The lines to return run from the start of the material below through the line holding "left shoulder: (900, 371)", both included; please give them back exactly, minus the pictures.

===== SOURCE INFORMATION =====

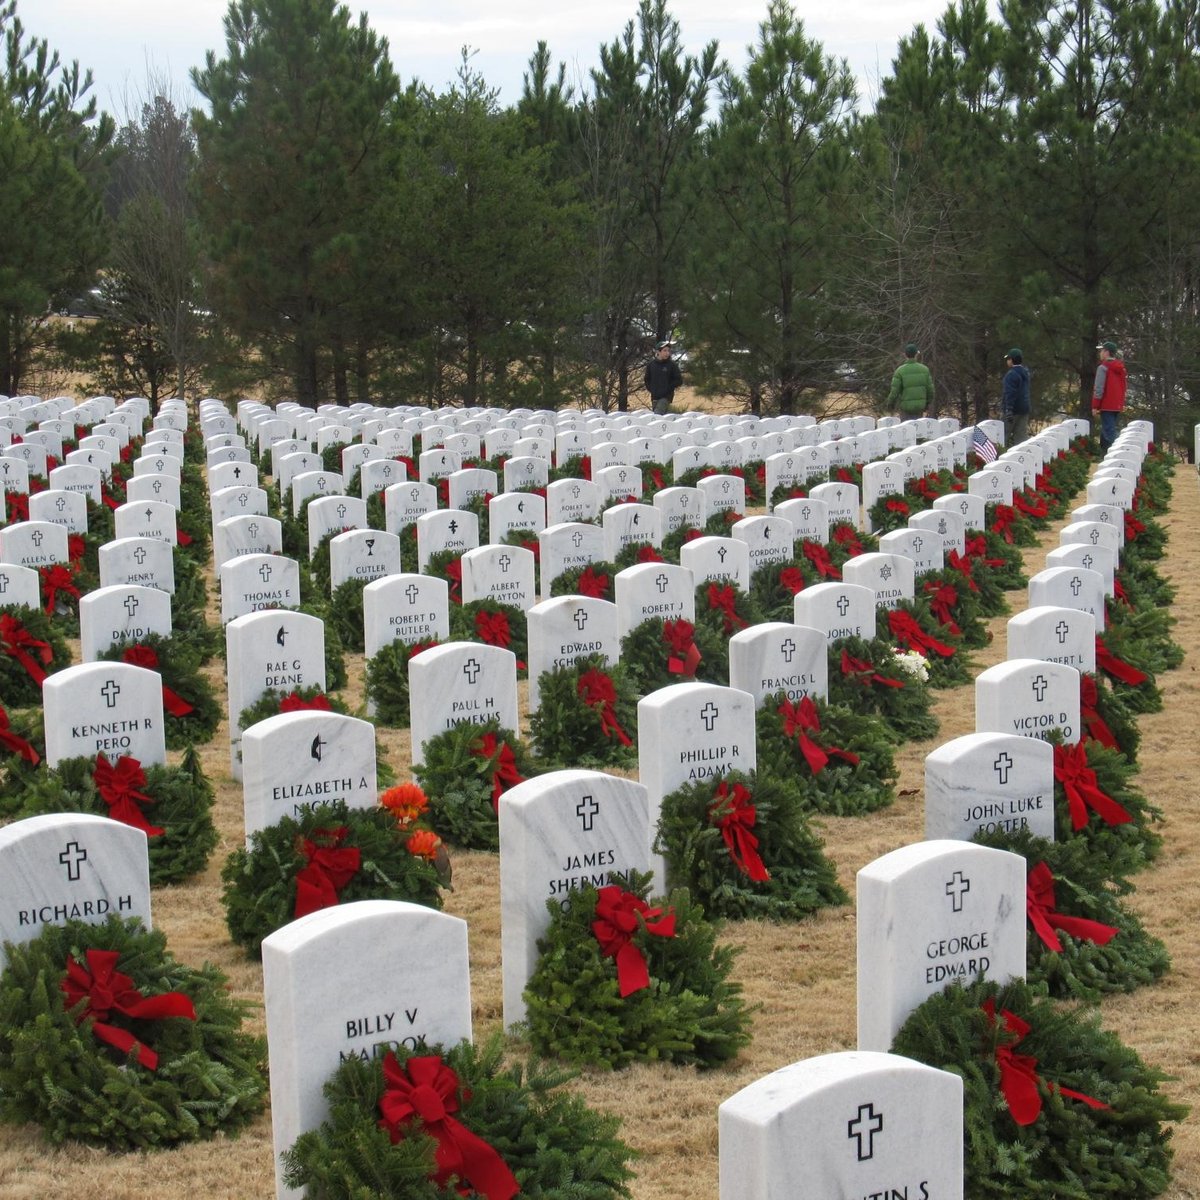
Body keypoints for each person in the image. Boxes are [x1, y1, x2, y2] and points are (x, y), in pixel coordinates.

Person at [1092, 339, 1127, 454]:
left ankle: (1117, 453)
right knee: (1107, 429)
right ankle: (1103, 452)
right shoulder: (1120, 367)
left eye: (1102, 351)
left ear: (1107, 352)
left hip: (1106, 404)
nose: (1100, 353)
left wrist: (1095, 405)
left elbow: (1099, 388)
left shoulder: (1103, 368)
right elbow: (1123, 386)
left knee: (1109, 432)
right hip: (1116, 404)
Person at [887, 343, 933, 420]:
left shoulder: (900, 371)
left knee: (906, 430)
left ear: (905, 355)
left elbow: (894, 391)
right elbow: (931, 390)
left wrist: (890, 404)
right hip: (920, 407)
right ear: (916, 354)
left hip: (905, 408)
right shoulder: (925, 369)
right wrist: (927, 404)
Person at [1001, 348, 1031, 446]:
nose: (1007, 361)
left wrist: (1008, 409)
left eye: (1008, 359)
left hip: (1013, 410)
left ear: (1012, 360)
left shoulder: (1011, 375)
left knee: (1004, 436)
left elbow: (1010, 393)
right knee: (1021, 438)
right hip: (1024, 409)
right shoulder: (1025, 372)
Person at [645, 340, 683, 415]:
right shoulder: (651, 365)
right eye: (664, 350)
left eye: (668, 351)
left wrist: (668, 388)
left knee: (657, 415)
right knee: (661, 417)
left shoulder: (672, 365)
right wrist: (652, 389)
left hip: (666, 397)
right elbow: (647, 379)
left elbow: (679, 380)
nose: (667, 353)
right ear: (658, 352)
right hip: (654, 397)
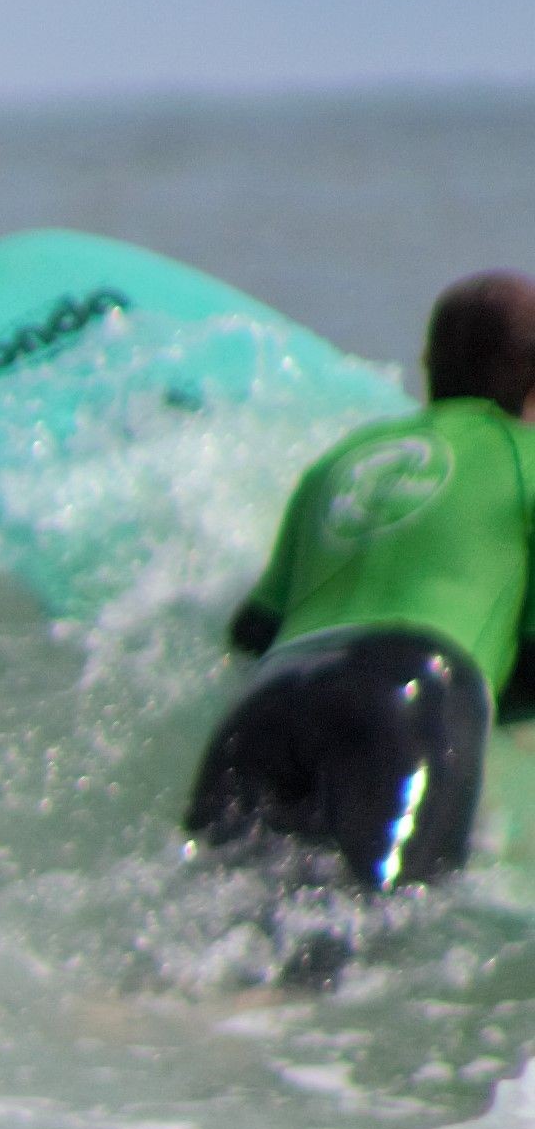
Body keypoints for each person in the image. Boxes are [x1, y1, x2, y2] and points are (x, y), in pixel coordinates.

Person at [187, 270, 535, 891]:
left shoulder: (344, 460)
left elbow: (252, 631)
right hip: (410, 698)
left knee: (202, 938)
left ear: (428, 364)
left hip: (268, 703)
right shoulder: (525, 459)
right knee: (368, 943)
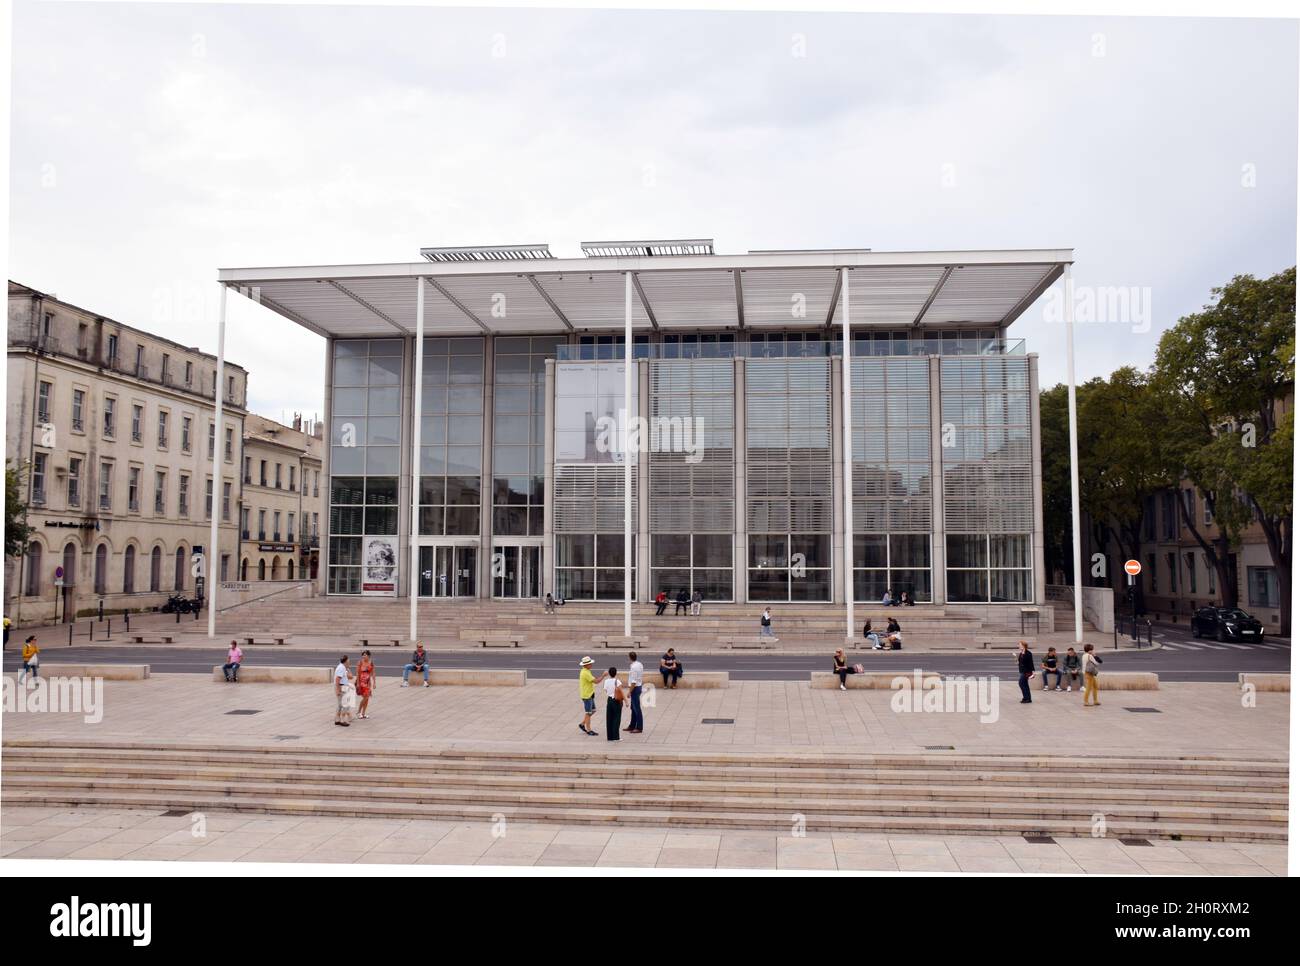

=====

- [THE ANSWER]:
Body keypoints for each person in the image. Boxes are [x1, y1, x2, y2] and points are (x, y), in pixel coordinates.

Person at [1092, 339, 1127, 454]:
left ankle: (1117, 453)
right knee: (1107, 429)
right ankle: (1103, 452)
right shoulder: (1120, 367)
left eye: (1102, 351)
left ear: (1107, 352)
left hip: (1106, 404)
nose: (1100, 353)
left wrist: (1095, 405)
left elbow: (1099, 388)
left shoulder: (1103, 368)
right elbow: (1123, 386)
left knee: (1109, 432)
right hip: (1116, 404)
Person at [887, 343, 933, 420]:
left shoulder: (900, 371)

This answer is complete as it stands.